Comment 16 (In reply to #15) by Raymond Camden posted on 8/11/2015 at 11:01 PM

Cool, thanks for sharing.

Comment 17 by ป๋า แพะ posted on 10/21/2015 at 8:15 AM

I try to use JavaScript-ID3-Reader in ionicframework
but when run in real android device it's alway throw java.lang.OutOfMemoryError
can you tell me what I do wrong?

entries.forEach(function(entry){
var name = entry.name;
console.log('for each');
entry.file(function(file){
console.log("entry file: "+entry.name);
ID3.loadTags(entry.name, function() {
console.log("load");
var tags = ID3.getAllTags(name);
console.log(tags);
}, {
tags: ["title","artist","album","picture"],
dataReader:FileAPIReader(file)
});
});
});

Comment 18 (In reply to #17) by Raymond Camden posted on 10/21/2015 at 10:58 AM

It means you are running out of memory. Unfortunately there isn't anything I can do about that outside of suggesting you reach out to the library owner to see if they can do something to make the reader a bit more memory friendly.

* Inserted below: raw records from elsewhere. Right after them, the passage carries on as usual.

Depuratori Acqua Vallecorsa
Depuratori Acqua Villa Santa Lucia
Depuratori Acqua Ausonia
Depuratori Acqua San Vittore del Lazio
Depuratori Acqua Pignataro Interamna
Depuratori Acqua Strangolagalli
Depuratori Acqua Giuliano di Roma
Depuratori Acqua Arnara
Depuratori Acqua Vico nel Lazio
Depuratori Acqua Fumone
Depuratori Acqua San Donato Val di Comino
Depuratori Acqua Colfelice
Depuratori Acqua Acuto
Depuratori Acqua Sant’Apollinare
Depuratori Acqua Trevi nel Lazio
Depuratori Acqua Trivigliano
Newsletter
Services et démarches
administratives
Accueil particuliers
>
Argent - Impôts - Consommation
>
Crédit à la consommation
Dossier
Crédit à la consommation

Comment 19 (In reply to #17) by тимофей чернявский posted on 11/12/2015 at 11:39 PM

I think to minimize memory usage in Your case you can create instance of FileReader out from loop and pass it into FileAPIReader function

var reader = new FileReader();

entries.forEach(function(entry){
...
ags: ["title","artist","album","picture"],
dataReader: FileAPIReader(file, reader),

...

}

I think lack of memory happens because into FileAPIReader function every time creates new instance of FileReader if it not passed.

Comment 20 by Darkyen00 posted on 5/24/2016 at 7:21 PM

I tried to do this, dear-lord android could be excruciatingly slow takes 2 seconds on desktop took 24 minutes for 200 songs on android :-| although i used `musicmetatags` as it supports passing straight file instance.

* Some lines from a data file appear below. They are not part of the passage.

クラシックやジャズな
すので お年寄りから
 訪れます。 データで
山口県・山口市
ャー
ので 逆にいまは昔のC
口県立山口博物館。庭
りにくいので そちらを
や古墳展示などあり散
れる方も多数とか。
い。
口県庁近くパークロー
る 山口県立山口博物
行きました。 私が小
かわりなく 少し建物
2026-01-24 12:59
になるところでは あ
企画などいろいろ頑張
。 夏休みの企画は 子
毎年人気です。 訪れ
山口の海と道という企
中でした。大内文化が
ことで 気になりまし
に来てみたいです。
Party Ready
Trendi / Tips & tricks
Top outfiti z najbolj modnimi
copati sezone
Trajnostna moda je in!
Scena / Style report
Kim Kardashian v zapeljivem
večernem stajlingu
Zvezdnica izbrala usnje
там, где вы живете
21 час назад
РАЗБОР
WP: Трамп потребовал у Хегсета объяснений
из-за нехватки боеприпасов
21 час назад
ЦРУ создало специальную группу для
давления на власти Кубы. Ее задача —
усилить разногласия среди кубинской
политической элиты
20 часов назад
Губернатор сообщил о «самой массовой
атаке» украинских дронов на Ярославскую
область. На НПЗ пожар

Comment 21 (In reply to #19) by Raymond Camden posted on 5/24/2016 at 7:52 PM

Looks good - thanks for sharing that.

Comment 22 (In reply to #20) by Raymond Camden posted on 5/24/2016 at 7:52 PM

Ouch. One thing to remember - at least you can cache the lookup and never do it again.

Comment 23 (In reply to #22) by Darkyen00 posted on 5/24/2016 at 10:46 PM

I am digging deeper, apparently the process was incredible amount of memory forcing the device to freeze up when using the phonegap file API. I am wondering if its the fault of the library or how phonegap implements file API.